I'm probably missing the point of your post, flying off in a rage, but dammit you could easily have died!
no subject
Date: 2006-11-20 02:04 pm (UTC)The state of health care in America is certainly one of the things I want to essay* as I take this opportunity for reflection. It both sucks and is without peer. I hadn't had insurance for several years at the time, and for nearly three years had had some minor chronic problems, the examination of which would almost certainly have led to a much earlier diagnosis of my cancer. On the other hand, the team that treated me for cancer was run by one of the world's leading experts in that particular type of cancer — and in fact his protege, who took care of me, was a Brit who came to the US because of the greater opportunities to do leading-edge work here. What little serious debate there is about health care policy in the US focuses on how to fix the suck without risking the leading edge.
If someone rings for an ambulance for a stranger doe they get billed for it? Is this why you had to walk all the way to hospital yourself with no good samaritan to step in and help you?

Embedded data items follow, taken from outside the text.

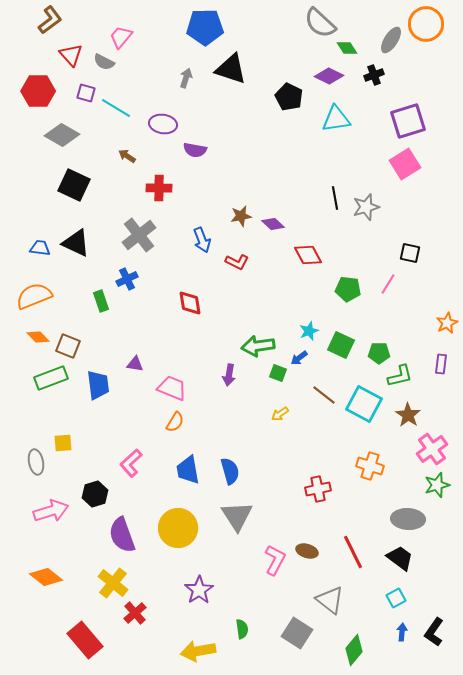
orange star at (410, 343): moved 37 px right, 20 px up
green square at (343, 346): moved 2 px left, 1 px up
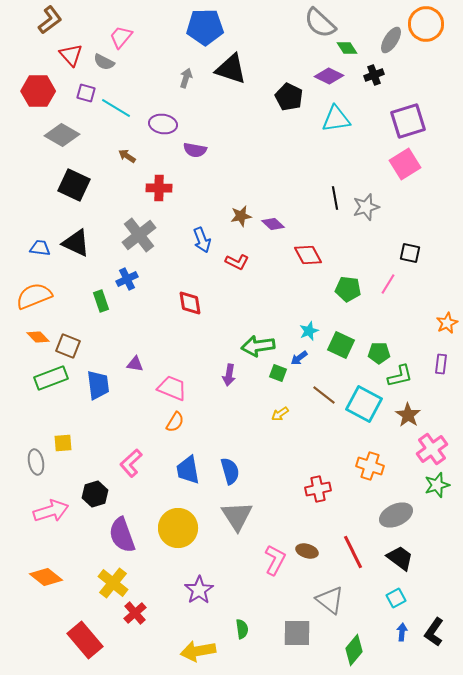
gray ellipse at (408, 519): moved 12 px left, 4 px up; rotated 28 degrees counterclockwise
gray square at (297, 633): rotated 32 degrees counterclockwise
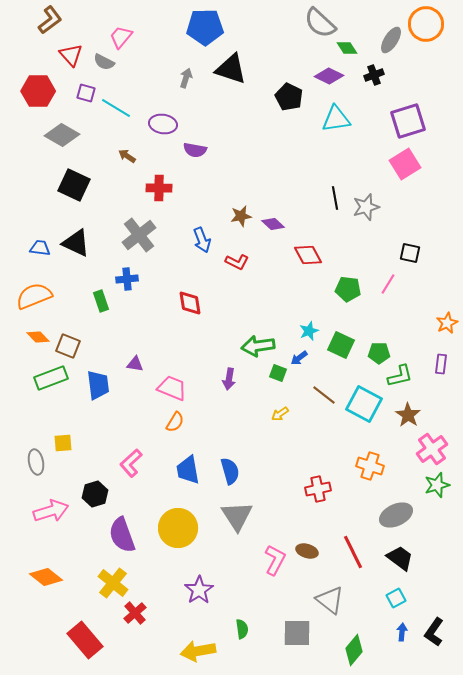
blue cross at (127, 279): rotated 20 degrees clockwise
purple arrow at (229, 375): moved 4 px down
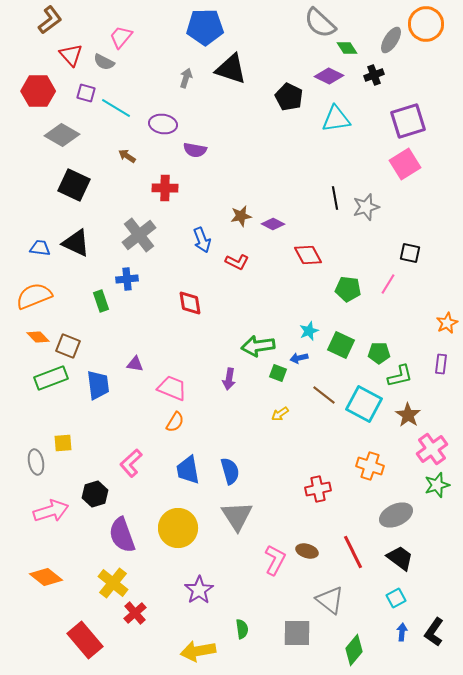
red cross at (159, 188): moved 6 px right
purple diamond at (273, 224): rotated 15 degrees counterclockwise
blue arrow at (299, 358): rotated 24 degrees clockwise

No, it's not quite that bad. I don't think I looked like I was in desperate need of help. Harvard Square, where I lived at the time, has a large population of homeless people, and a larger population of distracted-looking shabby intellectuals; a close observer would probably have filed me in the latter category that day. As for how services for the poor are paid for, that's the most absurd part of it: ultimately the taxpayers end up footing the bill. We just put everyone through a bunch of wasted bureaucratic motion first.
* essay, transitive verb: 1: to put to a test. 2: to make an often tentative or experimental effort; to try. I was recently reminded of the word's origins as a verb when I read Paul Graham's excellent essay on the essay, in particular the section entitled "Trying," which speaks very lucidly to what I'm trying to do in my more serious writing here.